Medicine in conflict: Philip Graham Stock in the Second Boer War

The RCP archives hold over 100 personal collections which give fascinating glimpses into the lives of our members. One such collection consists of turn of the century photographs belonging to Philip Graham Stock (1876–1975).

Stock studied medicine at the Bristol Royal Infirmary, graduating in 1900. He joined the Royal Army Medical Corps (RAMC), who immediately sent him into a conflict zone.

8th Hussars in action in the Second Boer War. Photograph, c.1900.

In 1900 the British were engaged in the Second Boer War. Also called the South Africa War, it had started on 11 October 1899. This conflict was characterised by the guerrilla tactics employed by both sides. The British forces pursued a scorched earth policy of poisoning wells, destroying crops and killing livestock. They also interred most of the non-combatant Boer and non-white populations in disputed areas in concentration camps where overcrowding, poor sanitation and meagre supplies of food led to almost 50,000 deaths.

Boer girls. Photograph, c.1900.
Dwellings in eastern Transvaal. Photograph, c.1900.

Stock was a regimental medical officer with the 8th Hussars. For 2 years he delivered mobile medical services to military troops, often working very close to the front line.

The Second Boer War ended on 31 May 1902. Stock took a large number of photographs of his life and work during the conflict. This experience early in his medical career clearly had a huge impact on him. He kept these photographs throughout his life and even made some of them into a photo album and slide presentation. 

No. 2 stationary hospital, Elandsfontein. Photograph, c.1900.
Field hospital, Kaalfontein. Photograph, c.1900.

Stock stayed in South Africa until the outbreak of the First World War. He became medical officer of health of Johannesburg, and was responsible for the underground sanitation of the gold mines. In 1913 he was made director of medical services of the Union of South Africa.

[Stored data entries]

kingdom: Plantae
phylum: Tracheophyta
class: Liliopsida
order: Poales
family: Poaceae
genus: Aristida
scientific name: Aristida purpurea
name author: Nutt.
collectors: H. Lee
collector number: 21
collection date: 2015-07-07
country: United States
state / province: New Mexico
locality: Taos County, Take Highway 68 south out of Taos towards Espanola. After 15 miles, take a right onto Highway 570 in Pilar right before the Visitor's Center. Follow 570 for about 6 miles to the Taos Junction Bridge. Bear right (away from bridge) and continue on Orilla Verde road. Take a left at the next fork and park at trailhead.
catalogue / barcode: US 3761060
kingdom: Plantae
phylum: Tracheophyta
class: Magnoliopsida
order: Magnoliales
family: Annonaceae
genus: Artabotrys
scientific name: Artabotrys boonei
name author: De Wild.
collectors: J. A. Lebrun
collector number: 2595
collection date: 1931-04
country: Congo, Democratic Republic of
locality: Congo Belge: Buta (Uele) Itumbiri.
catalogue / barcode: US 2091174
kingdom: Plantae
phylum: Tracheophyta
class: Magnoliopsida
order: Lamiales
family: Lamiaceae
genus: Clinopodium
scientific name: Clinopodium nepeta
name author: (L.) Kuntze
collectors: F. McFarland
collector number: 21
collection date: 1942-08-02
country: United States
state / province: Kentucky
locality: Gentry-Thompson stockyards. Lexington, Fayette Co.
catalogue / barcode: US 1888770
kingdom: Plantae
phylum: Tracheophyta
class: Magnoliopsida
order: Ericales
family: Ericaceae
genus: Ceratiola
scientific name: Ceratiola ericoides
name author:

Work task A
Answer these questions using the article on Philip Graham Stock:
(i) Where did Stock study medicine, and in what year did he graduate?
(ii) On what date did the Second Boer War start?
(iii) To what post was Stock appointed in 1913?
Work task B
Summarize the article on Philip Graham Stock in two sentences.
Work task C
Pick up the article on Philip Graham Stock after its final sentence and continue it.

Task response A
(i) He studied at the Bristol Royal Infirmary and graduated in 1900.
(ii) It started on 11 October 1899.
(iii) He was made director of medical services of the Union of South Africa.

Task response B
Philip Graham Stock (1876–1975) graduated in medicine from the Bristol Royal Infirmary in 1900, joined the Royal Army Medical Corps and served for 2 years as regimental medical officer with the 8th Hussars in the Second Boer War, often working very close to the front line. He took many photographs of his life and work during the conflict and kept them throughout his life, and he stayed in South Africa until the First World War, becoming medical officer of health of Johannesburg and, in 1913, director of medical services of the Union of South Africa.

Task response C
After the First World War broke out in 1914 he returned to military medicine, organising the medical services for the force invading German South-West Africa. He introduced compulsory anti-typhoid inoculations for the entire force, which undoubtedly saved much sickness and many deaths. He returned to Europe in 1918, and served in France as an officer commanding a general hospital. He received the CB and CBE, and was mentioned in dispatches.

In peacetime Britain Stock worked for the Ministry of Health and, during the Second World War, was responsible for the health of the people in air raid shelters in London. The French government awarded him the Medaille de la Reconnaissance Francaise for his services to the Free French forces. Awarded to civilian foreigners who helped the French war effort, the medal was quite rare. He also became a part-time consultant to the World Health Organization (WHO), serving as chairman of the quarantine commission of their interim commission.

After a full career which was focused on public health and military medicine, Stock died on 27 December 1975. His widow presented this collection to the RCP in 1976, as Stock had been a fellow since 1937.

Pamela Forde, archive manager

  • Stock's fascinating collection is just one of many in the RCP archives, which document our history, our members and medical practice over the last 500 years.